* [PATCH 0/2] btrfs-progs: check for device item between super
@ 2025-08-02 0:26 Qu Wenruo
2025-08-02 0:26 ` [PATCH 1/2] btrfs-progs: fsck-tests: make the warning check more specific for 057 Qu Wenruo
` (2 more replies)
0 siblings, 3 replies; 6+ messages in thread
From: Qu Wenruo @ 2025-08-02 0:26 UTC (permalink / raw)
To: linux-btrfs
Mark has submitted a check enhancement for progs to detect the device
item mismatch between super blocks and the items inside chunk tree.
However there is a long existing problem that it will break CI.
The root cause is that the CI kernel lacks the needed backports, that on
a lot cases the kernel can lead to such mismatch and being caught by the
newer progs.
So to merge this long existing fsck enhancement, this series refresh and
workaround the problem by:
- Only reports warnings when such mismatch is detected
Such mismatch is not a huge deal, as we always trust the device item in
chunk tree more than the super block one.

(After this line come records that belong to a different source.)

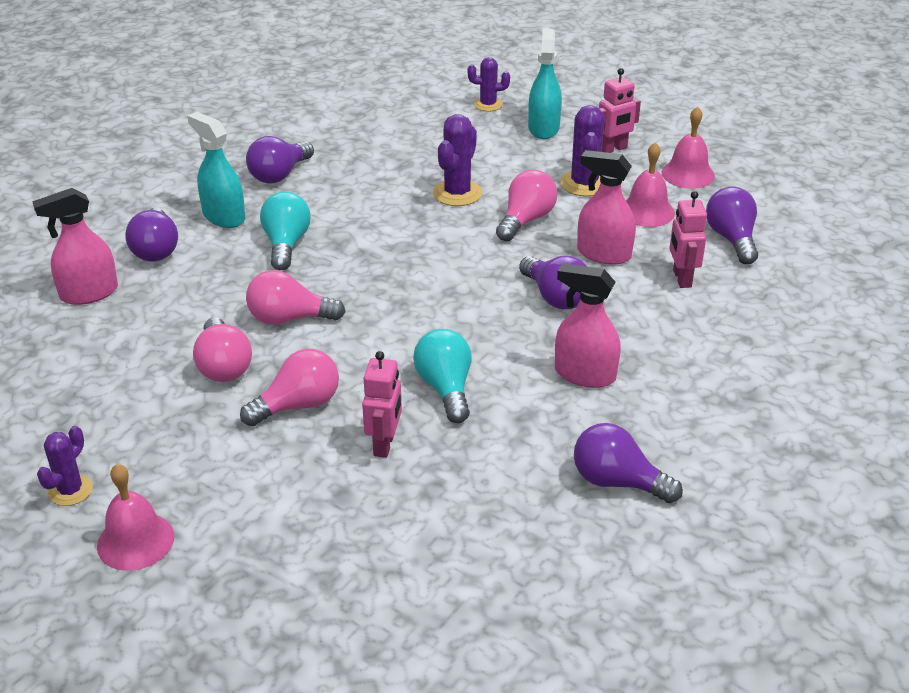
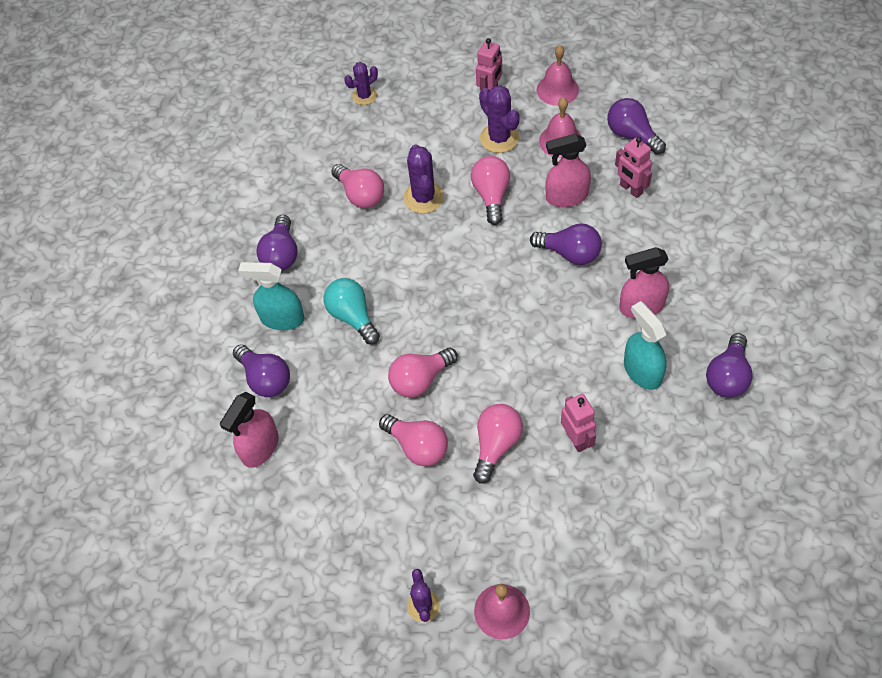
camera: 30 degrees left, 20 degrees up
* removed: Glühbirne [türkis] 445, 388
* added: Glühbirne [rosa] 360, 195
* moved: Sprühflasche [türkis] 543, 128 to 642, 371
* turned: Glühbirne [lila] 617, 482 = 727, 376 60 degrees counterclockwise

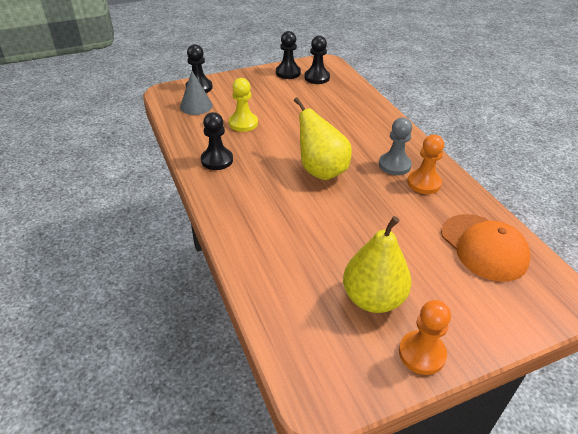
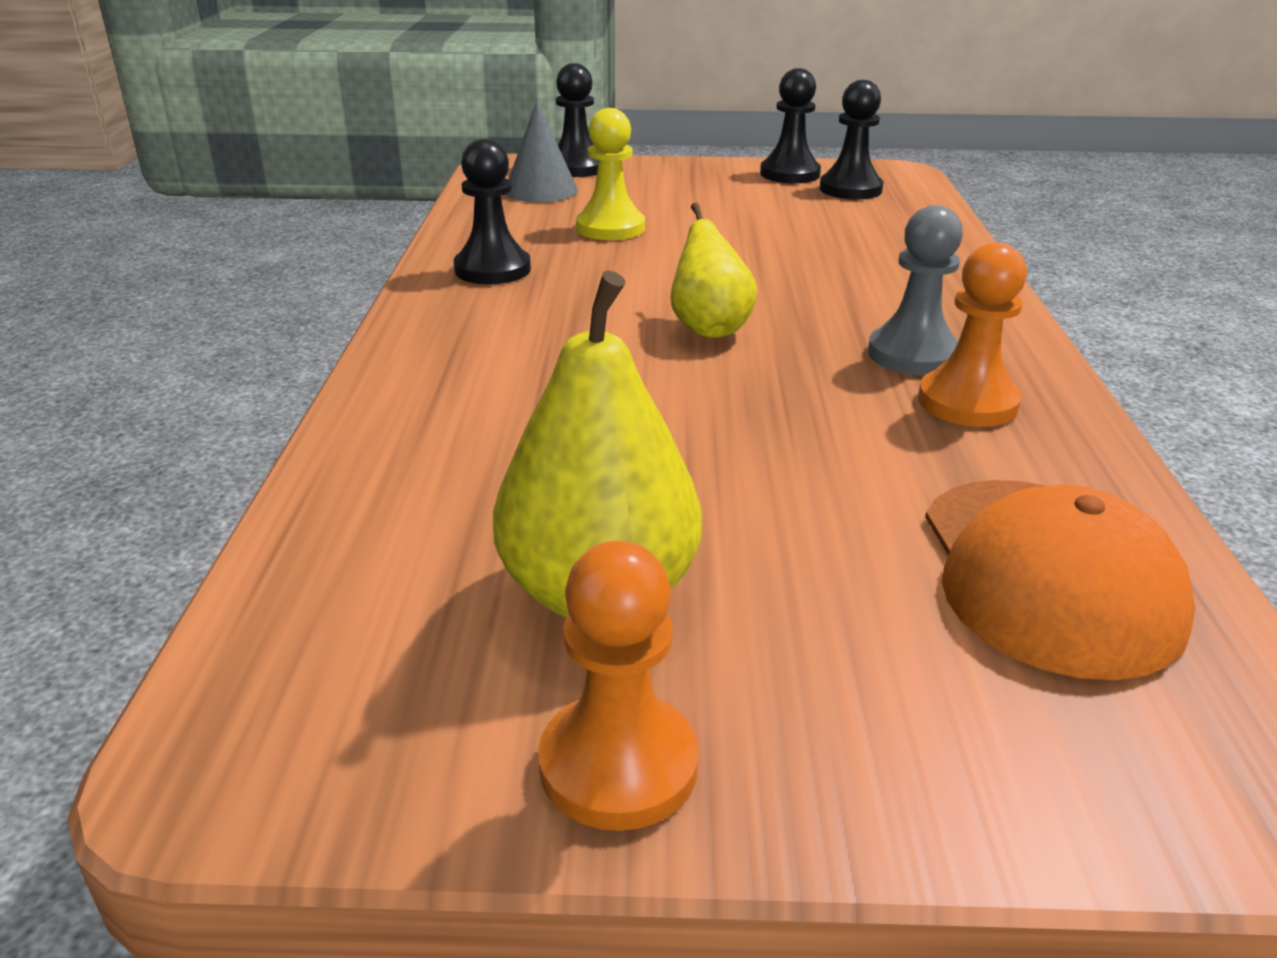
camera: 25 degrees right, 10 degrees down
* resized: Birne [gelb] 321, 171 = 709, 328 x0.64

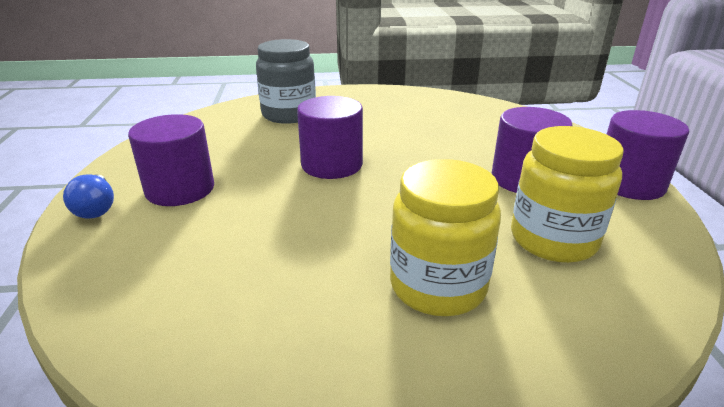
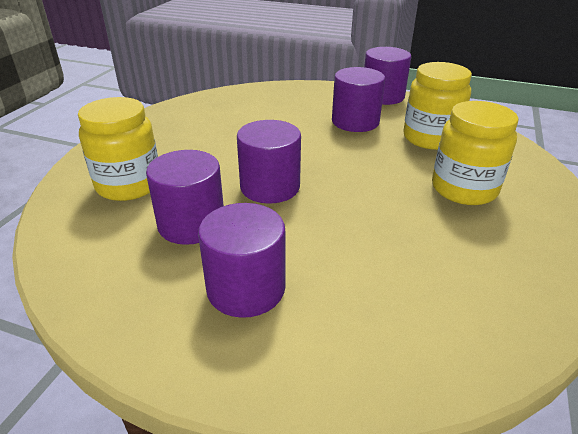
camera: 65 degrees left, 5 degrees up
* removed: Glühbirne [blau] 96, 208
* added: Vollzylinder [lila] 191, 224
* recoloured: Einmachglas [grau] 289, 114 to Einmachglas [gelb] 129, 185

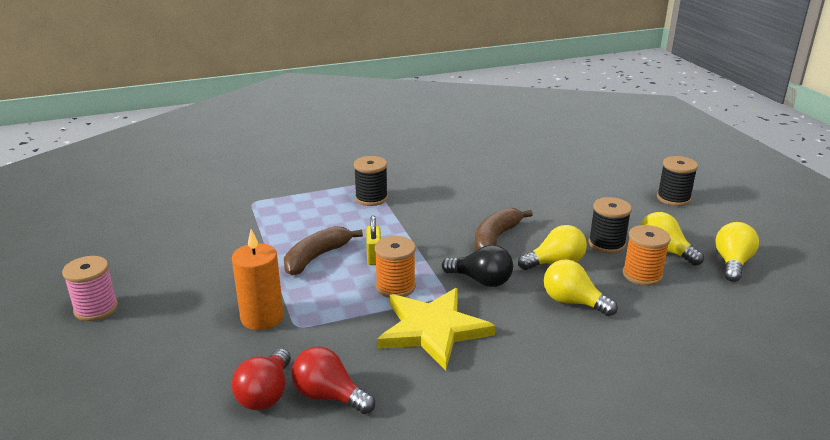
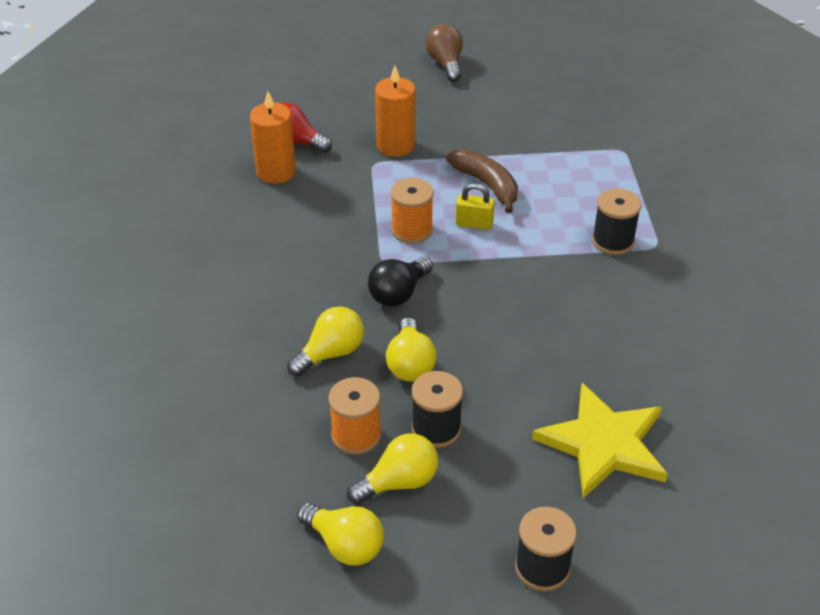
camera: 105 degrees right, 15 degrees up
* removed: Banane [braun] 496, 238
* moved: Stern [gelb] 433, 329 to 603, 444
* replaced: Garnrolle [rosa] 96, 309 to Glühbirne [braun] 445, 63
* replaced: Glühbirne [rot] 329, 396 to Kerze [orange] 276, 172

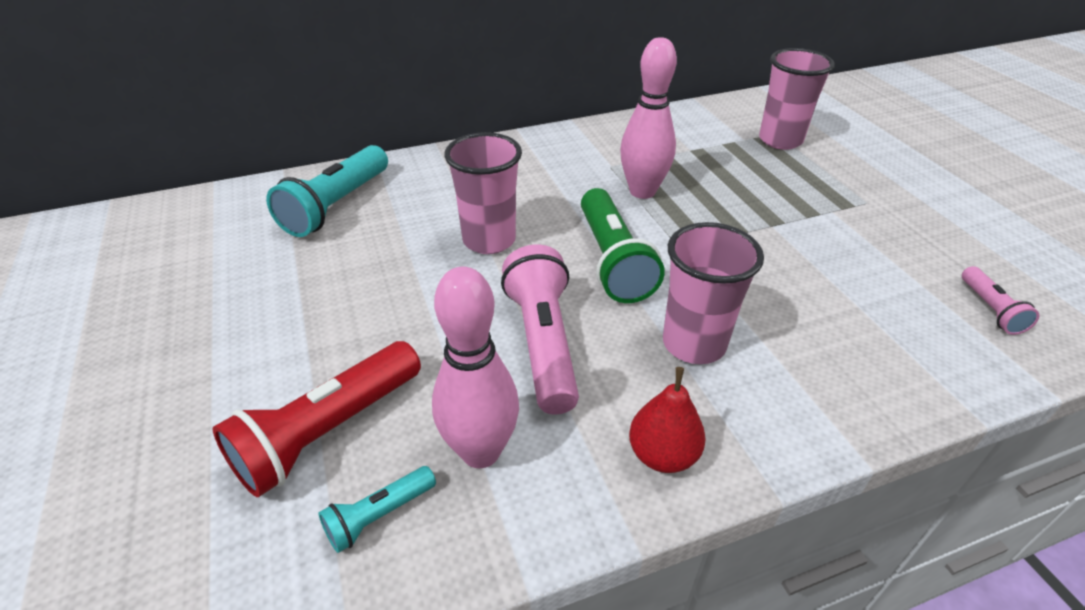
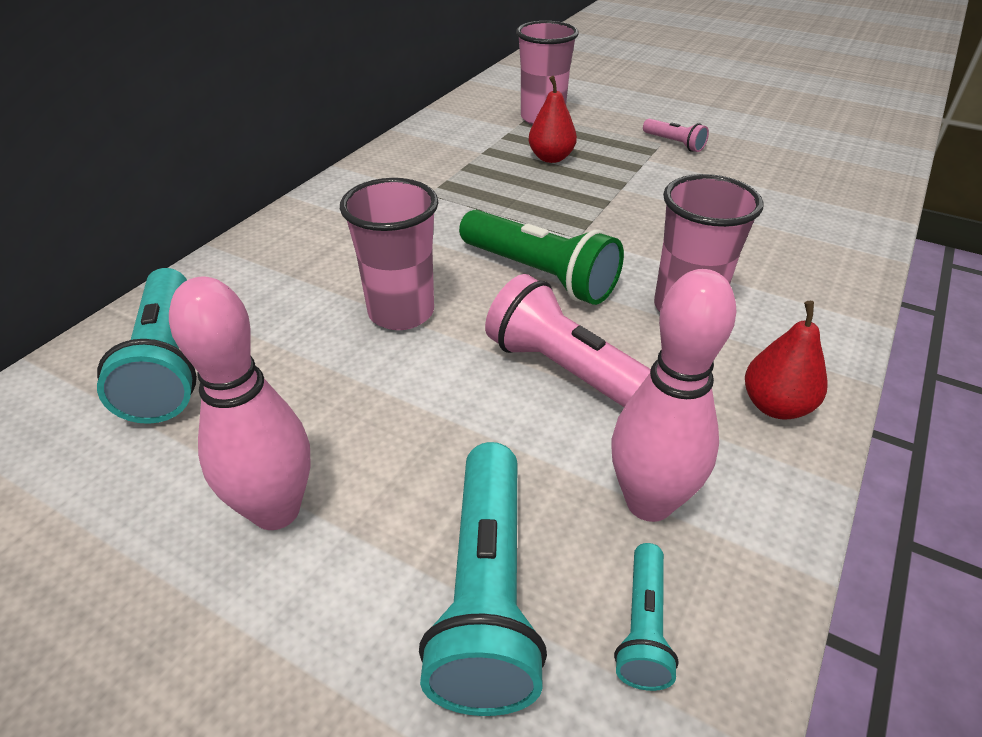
camera: 40 degrees left, 0 degrees up
* added: Birne [rot] 551, 158
* moved: Bowlingkegel [rosa] 642, 191 to 276, 510
* moved: Taschenlampe [rosa] 990, 309 to 674, 143
* recoloured: Taschenlampe [rot] 327, 431 to Taschenlampe [türkis] 486, 593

So it won't cause data loss or whatever.
So even if the CI kernel doesn't have the fix, self test cases won't
report them as a failure.
- Workaround fsck/057 to avoid failure
Test case fsck/057 is a special case, where we manually check the
output for warning messages.
This is originally to detect problems related seed device, but now it
will also detect device item mismatch cause by the older CI kernel.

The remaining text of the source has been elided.